The cousin said it caused her ‘deep distress and hurt’ and she was ‘horrified and very shaken’ by it.
She feared that immediate family members of Ms McNally would see it during their state of vulnerability at that time.
This comment had been shared under a Cool FM post, which was a police appeal seeking help from members of the public in identifying a male in a CCTV clip as the PSNI attempted to track down the Lurgan woman’s killer.
The image posted had been created on an app which used the publicly available image of Ms McNally in her graduation gown.
At Withers’ sentencing on Friday, Judge Patrick Lynch KC said he had taken into account multiple factors about the defendant.
These included the fact that he was perceived to be a ‘damaged and disabled’ individual, that he suffered abuse from his alcoholic father in his younger years, and that he has been diagnosed with emotionally unstable personality disorder, for which he had stopped taking medication in the lead-up to his offence.

However, the judge said he “does not accept” that Withers is “quite as uninsightful as has been presented to this court” and said although he believes that the video was not directed to cause harm to the McNally family, the court must “send a message to other perpetrators that this sort of behaviour will not be tolerated”.
Judge Lynch added that had Withers contested the case and not pleaded guilty, he would have received 16 months’ imprisonment.

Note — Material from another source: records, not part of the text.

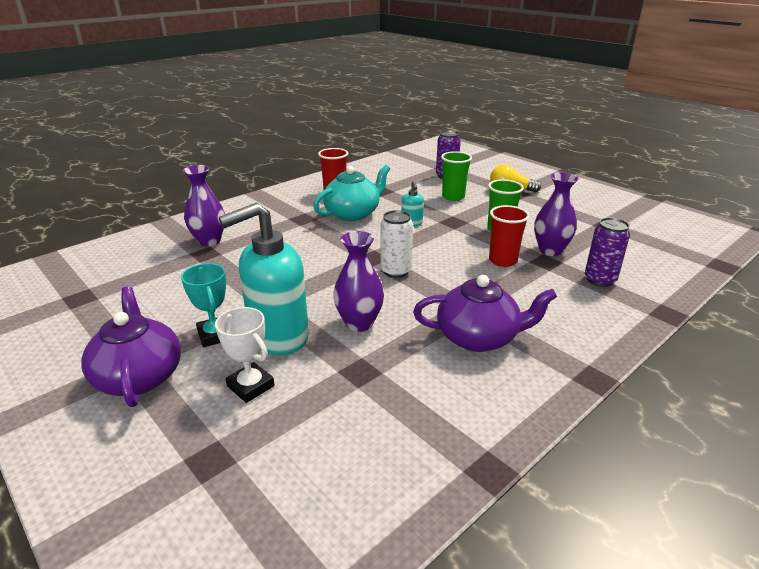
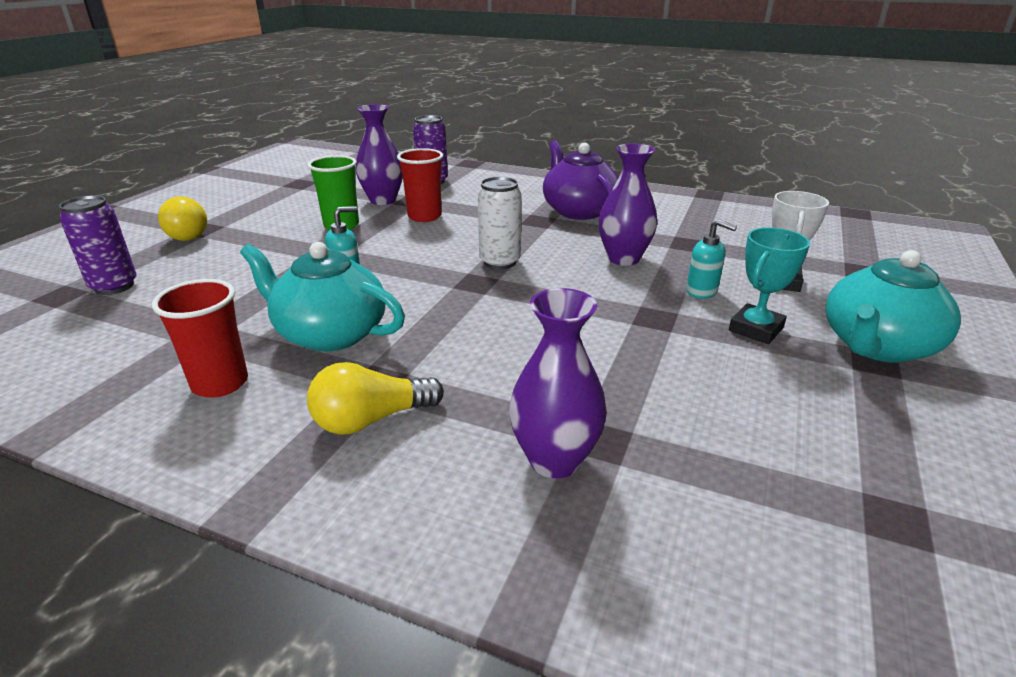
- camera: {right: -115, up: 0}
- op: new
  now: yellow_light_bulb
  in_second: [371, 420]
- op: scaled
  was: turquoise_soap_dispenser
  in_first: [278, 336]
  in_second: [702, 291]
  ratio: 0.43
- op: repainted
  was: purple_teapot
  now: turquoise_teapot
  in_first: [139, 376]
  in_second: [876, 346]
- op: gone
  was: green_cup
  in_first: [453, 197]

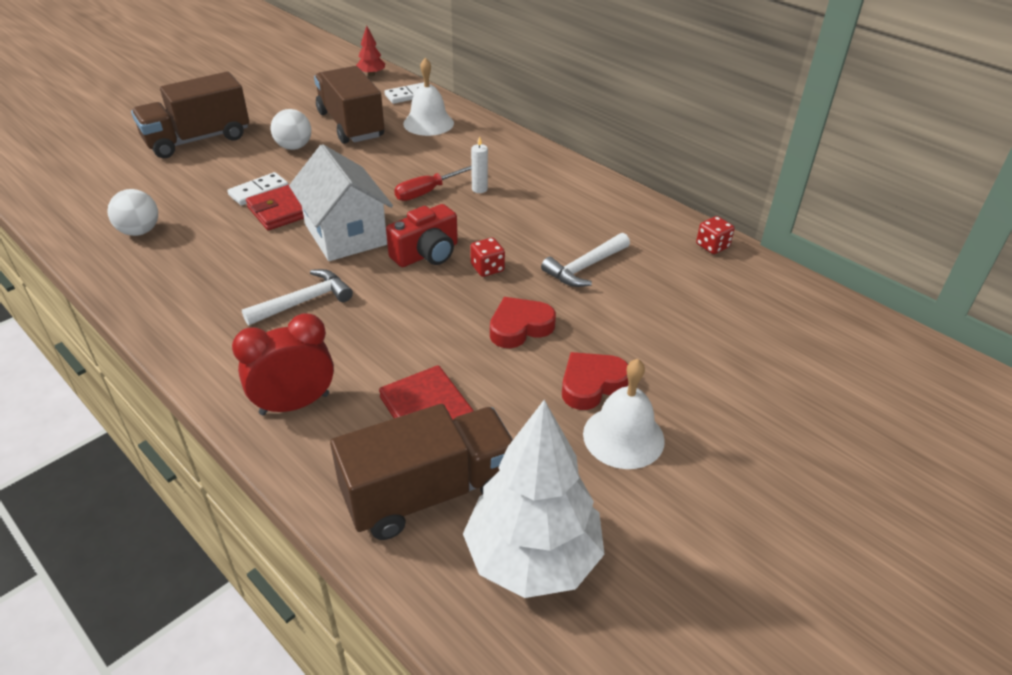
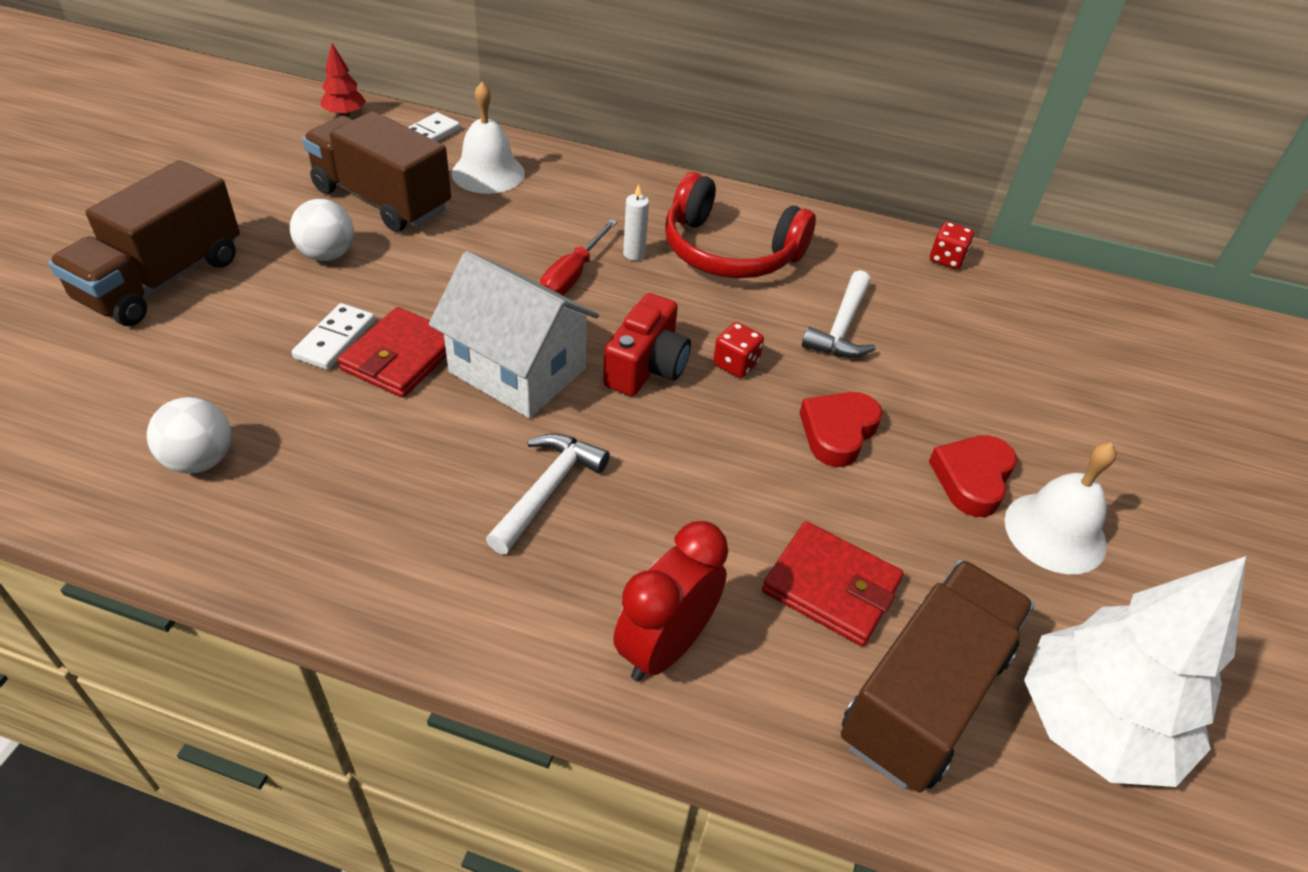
- camera: {right: -30, up: 5}
- op: new
  now: red_headphones
  in_second: [729, 251]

In police interviews, Withers had talked about his “severe humour”, stating: “I’m just different, I’m a one-man band.”
The court heard that he had also told officers he ‘only wanted to lighten the mood and said: “I think people are too oversensitive to things like this.”
However, when he was asked how he would react if something similar was made about his own mother, he conded that he would be “furious”.
Defence counsel Ian Turkington conveyed regret on Withers’ behalf for the hurt his actions has caused.
Stephen McCullagh (33), from Woodland Gardens, Lisburn, has since been charged with Ms McNally’s murder.